Asaf Sirkis: The Endless Realm
“ 'Play like it's your last gig; play like it's your last day on this earth.' I have always cherished that. ”
Since arriving in London from Israel at the end of the end of the '90s, Asaf Sirkis has earned a reputation as one of the world's premier drummers. His scintillating stick work has sparked saxophonist Gilad Atzmon's Orient House Ensemble since its inception, as well as coloring the projects of saxophonist Tim Garland in recent years.
Yet this sensitive, cerebral drummer, who has drawn favorable comparison to legends Tony Williams and Jack DeJohnette, is not easy to pigeonhole. His own projects, particularly The Inner Noise church-organ/guitar/drums trio, are as creative as they are perhaps unusual, and Mark Sirkis as an original creative force. As at home in the jazz idiom as he is in a traditional Middle Eastern one, Sirkis' new trio of guitarist Tassos Spiliotopoulos and bassist Yaron Stavi charters new territories on The Monk (SAM, 2008). Lyrical, subtle music, underpinned and shaped by Sirkis' searching drumming, it is an utterly distinctive listening experience.

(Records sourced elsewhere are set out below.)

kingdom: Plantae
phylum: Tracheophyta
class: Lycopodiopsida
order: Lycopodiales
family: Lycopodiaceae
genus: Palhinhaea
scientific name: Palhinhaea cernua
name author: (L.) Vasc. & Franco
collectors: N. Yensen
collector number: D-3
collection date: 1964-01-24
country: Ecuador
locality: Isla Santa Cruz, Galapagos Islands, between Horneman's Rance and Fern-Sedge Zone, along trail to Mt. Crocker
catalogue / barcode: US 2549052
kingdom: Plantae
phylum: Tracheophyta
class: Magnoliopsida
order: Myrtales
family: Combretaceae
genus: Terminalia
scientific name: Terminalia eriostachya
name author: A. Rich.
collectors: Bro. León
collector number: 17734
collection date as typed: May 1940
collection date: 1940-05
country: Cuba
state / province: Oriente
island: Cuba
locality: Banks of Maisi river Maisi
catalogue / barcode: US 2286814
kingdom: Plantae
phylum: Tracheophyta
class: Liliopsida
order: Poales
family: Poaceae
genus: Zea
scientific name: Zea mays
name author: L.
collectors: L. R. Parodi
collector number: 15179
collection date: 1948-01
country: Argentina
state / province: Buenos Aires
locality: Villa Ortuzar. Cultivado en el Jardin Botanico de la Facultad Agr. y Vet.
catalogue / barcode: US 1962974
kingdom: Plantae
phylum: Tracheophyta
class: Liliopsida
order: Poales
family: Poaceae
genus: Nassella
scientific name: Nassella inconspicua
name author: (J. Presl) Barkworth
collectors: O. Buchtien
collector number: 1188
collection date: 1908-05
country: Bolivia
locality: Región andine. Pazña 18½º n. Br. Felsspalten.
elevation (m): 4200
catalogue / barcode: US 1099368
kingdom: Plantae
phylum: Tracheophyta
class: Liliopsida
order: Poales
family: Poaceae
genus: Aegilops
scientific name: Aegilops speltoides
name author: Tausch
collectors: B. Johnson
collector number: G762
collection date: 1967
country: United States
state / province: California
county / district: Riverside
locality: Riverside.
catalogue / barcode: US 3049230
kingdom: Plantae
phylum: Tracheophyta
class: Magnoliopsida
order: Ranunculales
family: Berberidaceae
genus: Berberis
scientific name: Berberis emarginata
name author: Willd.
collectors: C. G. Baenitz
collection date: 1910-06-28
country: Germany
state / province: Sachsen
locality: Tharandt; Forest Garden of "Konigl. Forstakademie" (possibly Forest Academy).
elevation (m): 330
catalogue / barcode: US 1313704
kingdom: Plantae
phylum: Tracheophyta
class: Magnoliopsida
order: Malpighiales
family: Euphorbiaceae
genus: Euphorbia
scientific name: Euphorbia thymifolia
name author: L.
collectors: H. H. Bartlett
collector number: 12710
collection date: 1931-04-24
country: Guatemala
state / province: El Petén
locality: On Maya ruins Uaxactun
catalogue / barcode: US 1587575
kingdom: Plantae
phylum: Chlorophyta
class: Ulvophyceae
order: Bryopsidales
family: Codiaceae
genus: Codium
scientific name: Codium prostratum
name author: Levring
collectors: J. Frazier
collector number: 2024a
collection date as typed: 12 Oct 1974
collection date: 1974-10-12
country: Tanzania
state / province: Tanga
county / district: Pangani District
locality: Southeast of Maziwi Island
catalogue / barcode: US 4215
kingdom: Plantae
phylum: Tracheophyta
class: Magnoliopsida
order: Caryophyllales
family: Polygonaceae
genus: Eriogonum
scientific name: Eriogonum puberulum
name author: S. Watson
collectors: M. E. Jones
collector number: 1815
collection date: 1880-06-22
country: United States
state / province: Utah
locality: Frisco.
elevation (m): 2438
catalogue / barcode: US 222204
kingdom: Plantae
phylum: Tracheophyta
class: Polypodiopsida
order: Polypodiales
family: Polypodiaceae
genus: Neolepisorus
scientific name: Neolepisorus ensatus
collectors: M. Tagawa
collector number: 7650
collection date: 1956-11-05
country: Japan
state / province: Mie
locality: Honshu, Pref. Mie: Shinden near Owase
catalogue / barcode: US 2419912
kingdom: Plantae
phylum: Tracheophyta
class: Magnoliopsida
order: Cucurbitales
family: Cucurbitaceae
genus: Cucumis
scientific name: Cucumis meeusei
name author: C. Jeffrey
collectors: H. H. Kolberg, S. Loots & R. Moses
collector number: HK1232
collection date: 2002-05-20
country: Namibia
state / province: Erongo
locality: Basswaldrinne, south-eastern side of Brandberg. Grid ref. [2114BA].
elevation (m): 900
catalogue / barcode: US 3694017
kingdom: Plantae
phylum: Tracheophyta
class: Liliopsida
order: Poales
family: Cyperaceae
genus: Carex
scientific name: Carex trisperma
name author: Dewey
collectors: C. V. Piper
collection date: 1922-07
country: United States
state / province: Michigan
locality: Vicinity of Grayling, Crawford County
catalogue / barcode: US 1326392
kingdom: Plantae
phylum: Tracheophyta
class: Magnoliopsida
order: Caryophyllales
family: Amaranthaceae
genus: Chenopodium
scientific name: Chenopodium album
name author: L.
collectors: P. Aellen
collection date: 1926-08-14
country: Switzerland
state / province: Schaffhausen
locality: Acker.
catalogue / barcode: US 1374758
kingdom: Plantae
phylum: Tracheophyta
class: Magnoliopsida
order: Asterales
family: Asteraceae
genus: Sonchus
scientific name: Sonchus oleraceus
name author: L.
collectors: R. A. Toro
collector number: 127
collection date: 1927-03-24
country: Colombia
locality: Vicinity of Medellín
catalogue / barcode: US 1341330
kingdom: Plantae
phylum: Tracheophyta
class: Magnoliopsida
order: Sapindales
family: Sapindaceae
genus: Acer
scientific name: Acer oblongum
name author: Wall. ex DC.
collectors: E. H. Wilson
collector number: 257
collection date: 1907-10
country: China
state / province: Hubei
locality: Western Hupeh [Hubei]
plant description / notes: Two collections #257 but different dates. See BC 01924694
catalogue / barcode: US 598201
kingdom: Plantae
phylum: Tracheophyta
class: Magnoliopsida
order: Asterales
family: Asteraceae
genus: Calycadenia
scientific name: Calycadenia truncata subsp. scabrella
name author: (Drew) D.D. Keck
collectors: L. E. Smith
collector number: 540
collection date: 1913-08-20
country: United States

All About Jazz: Who is The Monk?
Asaf Sirkis: For me, being a musician has always been a little bit like being a monk. It's something spiritual I think.
AAJ: Do you mean that music is like a calling to you?
AS: No, I don't think it's a calling. It's definitely something that I always wanted to do. From a very early age I realized that was what I am going to do. Music for me is a window onto another realm. It gives me legitimacy to be who I really am. When you are there, you feel at home, but at home not in a sense of a place or a place in time, in a sense of something much more familiar than that even.
AAJ: Tell us a little about the writing process for this album.
AS: I had tendonitis for a period of time two years ago and I stopped playing for a while. It was very difficult for me because my whole life was built around my occupation as a musician and my love for music. I couldn't play, but I could write and I wrote the music for The Monk and also The Song Within, (SAM, 2007) which is my favorite album with my other band, The Inner Noise.
When I write music I am trying to concentrate on not interfering with it. What I do basically is I improvise and record myself. Improvising, and not worrying about anything that needs to come out as a tune. If I have a great idea and need to develop it, well, I don't develop anything. I improvise and then edit. Of course 99 percent of my improvisation I don't use. So I'm not really a composer, I am an improviser and an editor of my improvisations. That's what I do.
AS: Again, when I write music I do not have any concept or any idea. If anything, if I have an idea about writing music I would stop writing music. I've said this before, but to me music starts when ideas finish. I try to write music as if it is a blank page and not to come with any ideas. If you try to do it, there is someone who is trying to do it. [laughs] It's either there or not. That is why I improvise so much because basically I am waiting for that second, for that shift to happen, and when it happens the music comes out.
AAJ: There's a slightly dark, edgy feel to a lot of the music on The Monk which reminds me, particularly in the guitar chords, of guitarist John McLaughlin's playing in the first Mahavishnu Orchestra. Is that a fair comparison?
AS: Yeah, definitely the music I am playing is colored by that: John McLaughlin, (guitarist) Allan Holdsworth and some of the prog-rock bands. I was really fascinated by the Mahavishnu Orchestra, and Allan Holdsworth, the I.O.U album. (Restless Records, 1985) This music basically changed my life.
AAJ: Drummer/keyboardist Gary Husband guests on the album, and brings some lovely playing, particularly on "The Monk" and "Dream," playing which is quite Joe Zawinul-like. Could you tell us a little about your relationship with Gary Husband?
AS: Gary is a good friend. He's one of the greatest musicians around, and in music theory too. I've been listening to his drumming, his piano playing, his theory, for many years now and I have been influenced by his drumming. I met Gary in Israel when he played the Jazz on The Red Sea festival, which I played when I was living in Israel as well. I think it was '98 when he came down to the Eilat festival on the Red Sea with Allan Holdsworth, which was a really great thing for me after all those years of listening to Allan Holdsworth.
Believe it or not, I transcribed everything he played on four or five of Allan Holdsworth's albums and I gave him quite a large book when he arrived to Eilat. We had a long chat in the hotel we were both staying in. We're in touch. I play with him occasionally and we meet sometimes. It's been really exciting to get to know him as a person.
I think his contribution to the album is immense. He makes the album special. Of course the trio is a wonderful thing, but he adds another dimension to it. Although we haven't played together that much we connect in some kind of strange way. It was never an effort for me to play with him, although he's an immaculate musician. When you play with somebody at that level, usually you're in awe of the talent and the capability, but with Gary somehow it feels like home, again.